If one considers the current state of electronic scholarly communication, it displays many of the characteristics of the early explosion in the diversity of life on earth. The new ecological niche is that of online publishing, free from many of the constraints of the print world. The analogy should probably not be pushed too far, but in a moment of whimsy one might think of the first e-journal as being a little like the first lungfish pushing its way arduously up some primeval beach on its way to start the colonization of the land.

It is certainly true that the last decade has seen a great diversity of forms of electronic scholarly communication: ftp-based journals, mailing lists, journals on CD-ROM, Web-based journals, MUDs/MUSHs/MOOs as collaborative and publishing spaces, and proprietary SGML-based journals. We are starting to see some of this diversity being narrowed down as particular forms are abandoned and as the scholarly world standardises on a subset of these early experiments. Early proprietary experiments like the OCLC Guidon interface have been abandoned in favour of open standards like the Web. Many electronic publishers are choosing to standardise on Acrobat for parallel print/electronic delivery, or where the formatting requirements make HTML problematic.

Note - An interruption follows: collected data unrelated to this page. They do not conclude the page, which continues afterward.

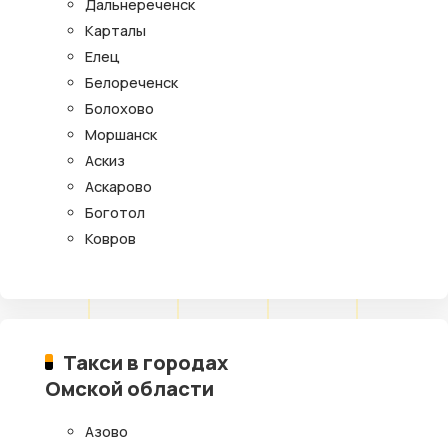
Дальнереченск
Карталы
Елец
Белореченск
Болохово
Моршанск
Аскиз
Аскарово
Боготол
Ковров
Такси в городах
Омской области
Азово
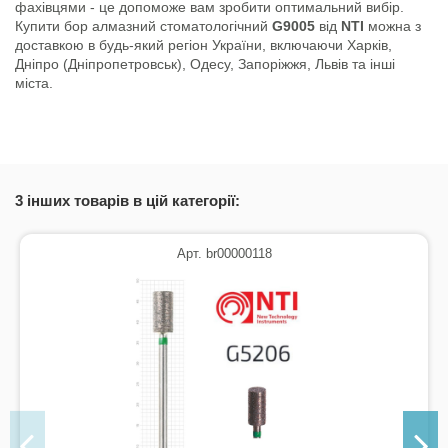
фахівцями - це допоможе вам зробити оптимальний вибір.
Купити бор алмазний стоматологічний
G9005
від
NTI
можна з
доставкою в будь-який регіон України, включаючи Харків,
Дніпро (Дніпропетровськ), Одесу, Запоріжжя, Львів та інші
міста.
3 інших товарів в цій категорії:
Арт. br00000118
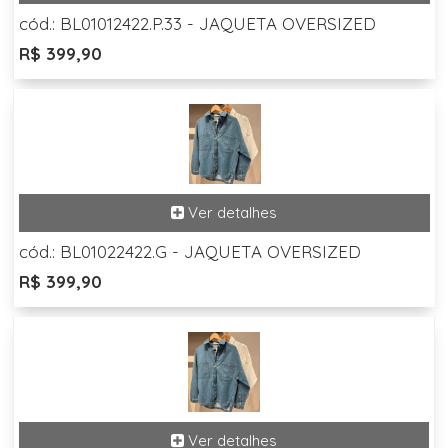
cód.: BL01012422.P.33 - JAQUETA OVERSIZED
R$ 399,90
cód.: BL01022422.G - JAQUETA OVERSIZED
R$ 399,90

In terms of the theory of punctuated equilibrium, it appears that we are in the middle of a punctuary jump after the stasis of the last century (at least) of print journal publishing. New species of communication artifacts are emerging to fill the new online niches. Existing players in the scholarly communication ecology are changing their roles and evolving within the new environment. If the analogy with punctuated equilibrium holds, then a new period of stasis should be anticipated. The prediction of this thesis is that the overwhelming majority of print scholarly journals will have completed their transition to an online existence by 2010 and we will then see another (although perhaps shorter, due to the pace of technological change) period of relative stasis. In the move to this new online status quo, there is the potential for new stakeholders to emerge and existing stakeholders to redefine their roles. This thesis has served to illuminate some of this change.